Como el fútbol dejó de ser hace tiempo sólo un deporte para convertirse en un fenómeno social y cultural que trasciende más allá de césped y porterías, la eliminación del Arsenal en semifinales de la Europa League ante el Atlético de Madrid no fue la única noticia relacionada con la visita del club británico a la capital de España. En las horas previas al partido, varios aficionados londinenses fueron grabados humillando a mendigos en la concurrida Plaza Mayor madrileña. Desde insultos hasta lanzar monedas al suelo para reírse de la necesidad de quienes tenían delante, indeseables envalentonados bajo la identidad de grupo que les otorga la camiseta de su equipo mancharon la imagen de su país, su club y el deporte. Sin embargo, ha habido voces en la prensa y fuera de ella que los han definido como hooligans, y es aquí donde se comete un grave error de definición. Porque esos personajes de la plaza son unos gilipollas, pero el hooliganismo es algo demasiado serio como para mencionarlo a la ligera.
Que un grupo de seres con las neuronas justas para no cagarse encima se regocijen con su clasismo y racismo merece el desprecio colectivo e incluso acciones por parte del equipo al que apoyan. Pero hablar de hooligans es hablar de criminales que han aterrorizado durante décadas en Inglaterra a aficionados que sólo querían ir al estadio a disfrutar de su club. Bajo la bandera del hooliganismo se ha agredido, robado, amenazado, discriminado, acosado y asesinado. Nadie mejor que la liga inglesa sabe lo grave que es una lacra así: una de las grandes razones de la creación de la Premier League en 1992 fue dejar atrás lustros de violencia en las gradas para modernizar un espectáculo que debía y debe pertenecer a todos.
Paralelamente al Atlético – Arsenal, también se ha conocido la lamentable agresión de varios encapuchados a seguidores del Olympique de Marsella que celebraban en un bar su pase a la final, donde se verán las caras con los colchoneros. Esos salvajes, que irrumpieron en el local para abrir cabezas en nombre del PSG, han recibido el mismo calificativo que los borrachos que se mofaban de indigentes por las calles de Madrid: ultras. Y aunque ambas situaciones son deplorables, es evidente que no hace falta ni explicar la diferencia de gravedad entre sucesos, empezando por que los agresores de París podrían acabar entre rejas.
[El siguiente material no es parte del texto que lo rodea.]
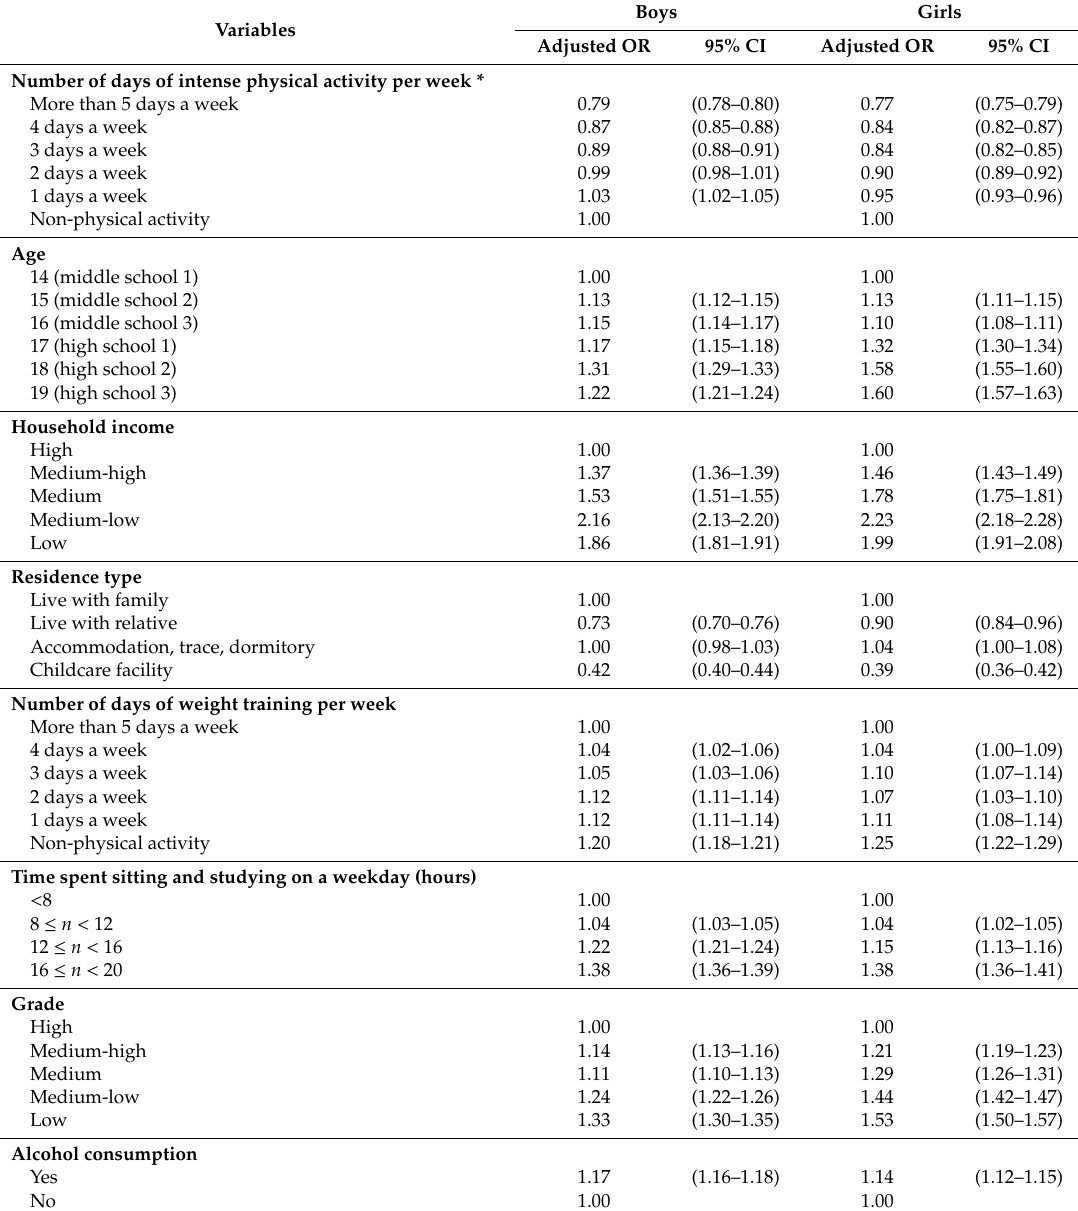
Table 2. Adjusted association factors associated with physical activity and stress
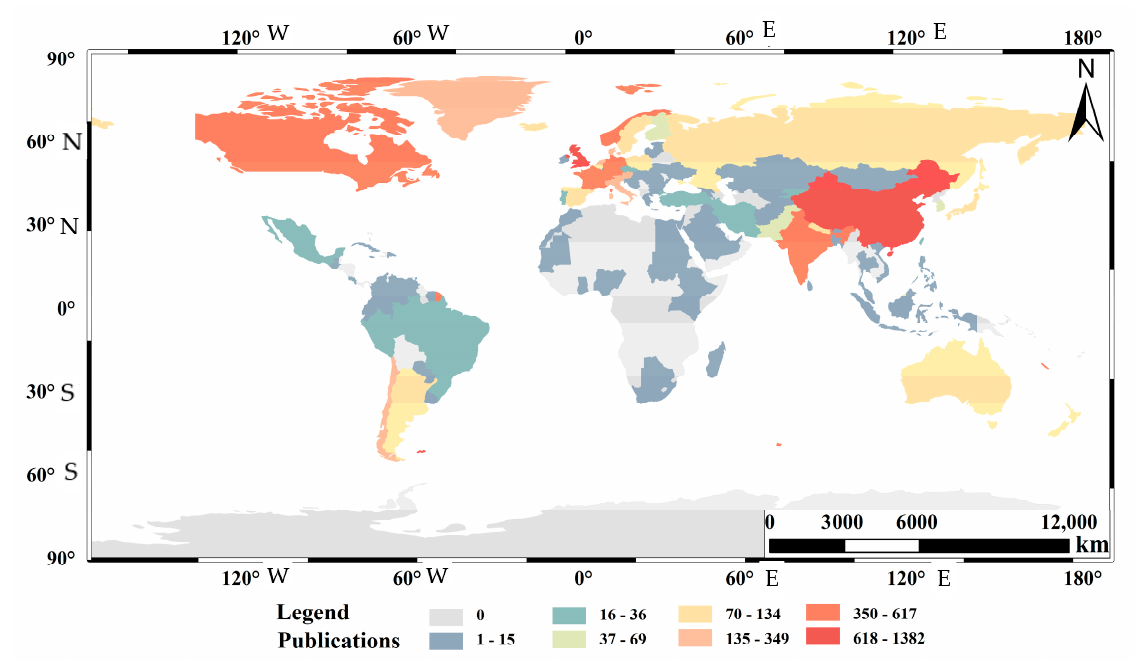
Figure 5. Number of publications in different countries or regions.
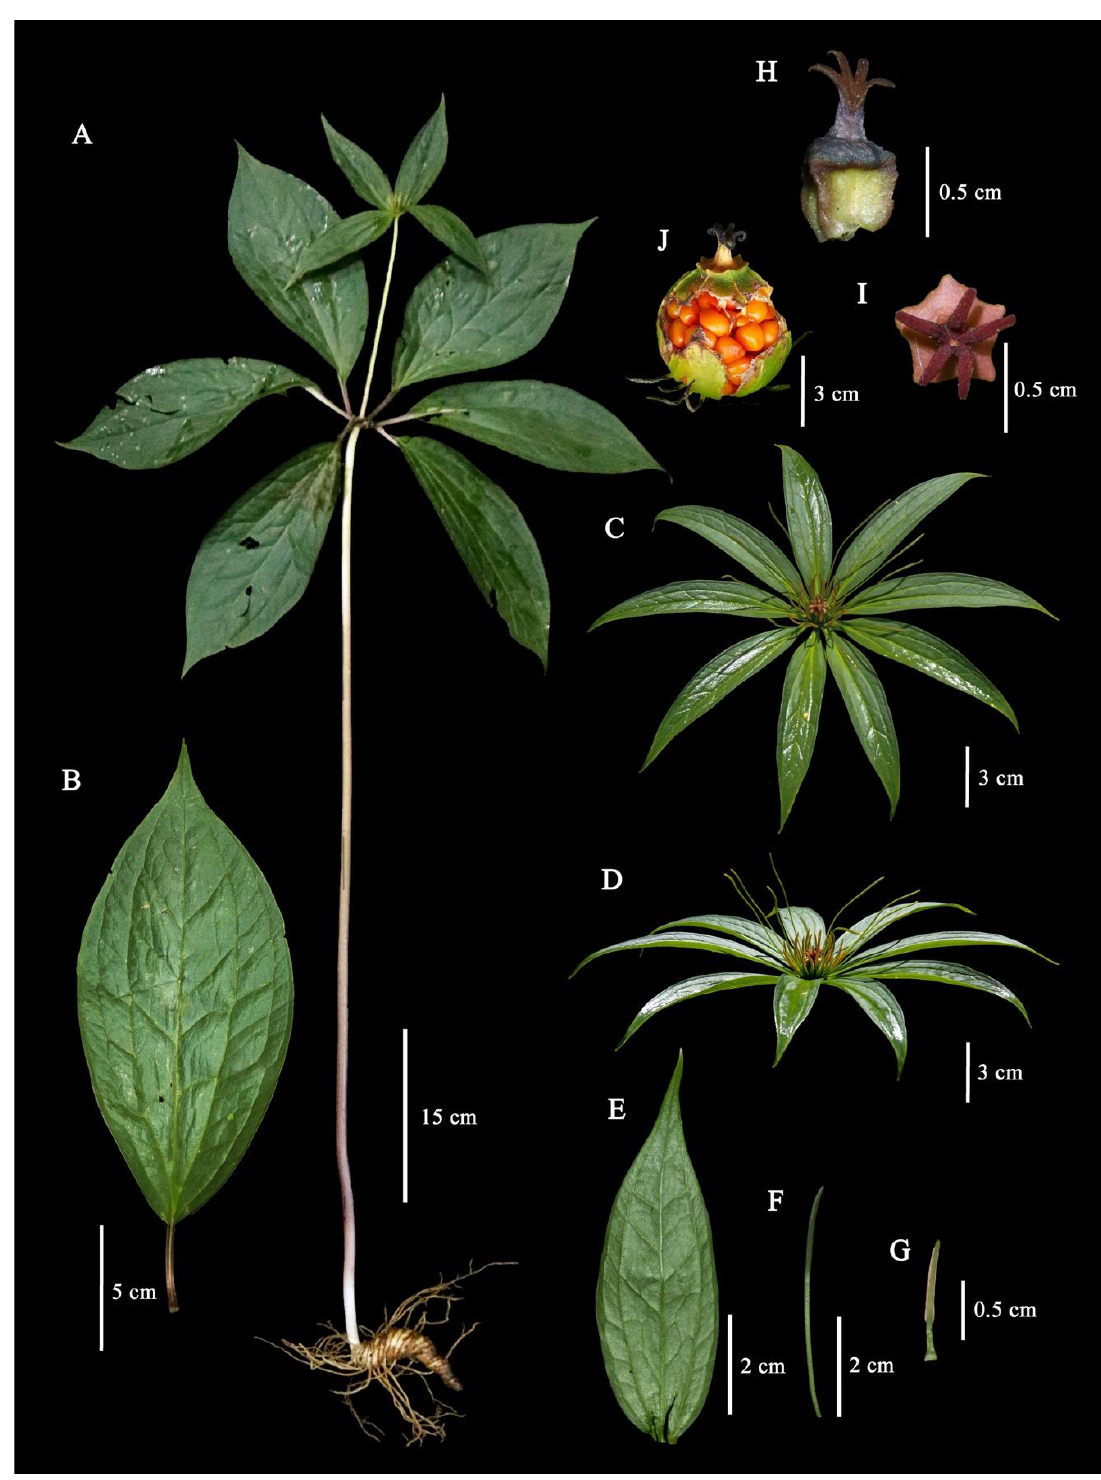
Figure 1. Paris yunnanensis Franch. (A) Habit, (B) Leaf, (C) Flower (front view), (D) Flower (lateral view), (E) Sepal, (F) Petal, (G) Stamen, (H) Pistil (front view), (I) Pistil (lateral view), (J) Fruit.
Hay días tontos y tontos todos los días, pero haríamos bien en distinguir entre quienes aprovechan que su club marcha al extranjero para pasear su trogloditismo cerveza en mano y quienes conciben un estadio como un campo de batalla mortal. Ambos coinciden en que sobran en la sociedad y difieren en su peligrosidad: los primeros ponen en riesgo los valores éticos que deberían regir un evento deportivo y los segundos, la vida de todo el que se acerque a un estadio. Si esa línea de separación se hace difusa, sólo estaremos cediendo terreno a quienes ya demostraron de lo que eran capaces cuando campaban a sus anchas años atrás.
Que un idiota con alcohol en vena tenga pasaporte inglés no lo convierte automáticamente en hooligan, porque precisamente así no estamos protegiendo al fútbol de esa enfermedad: al contrario, banalizamos el hooliganismo. Si esos aficionados del Arsenal hubiesen pertenecido a esa calaña que tanto ha sufrido Inglaterra, hoy estaríamos hablando de heridos y víctimas y habríamos deseado que todo hubiese quedado en su demostración de miseria moral en la Plaza Mayor.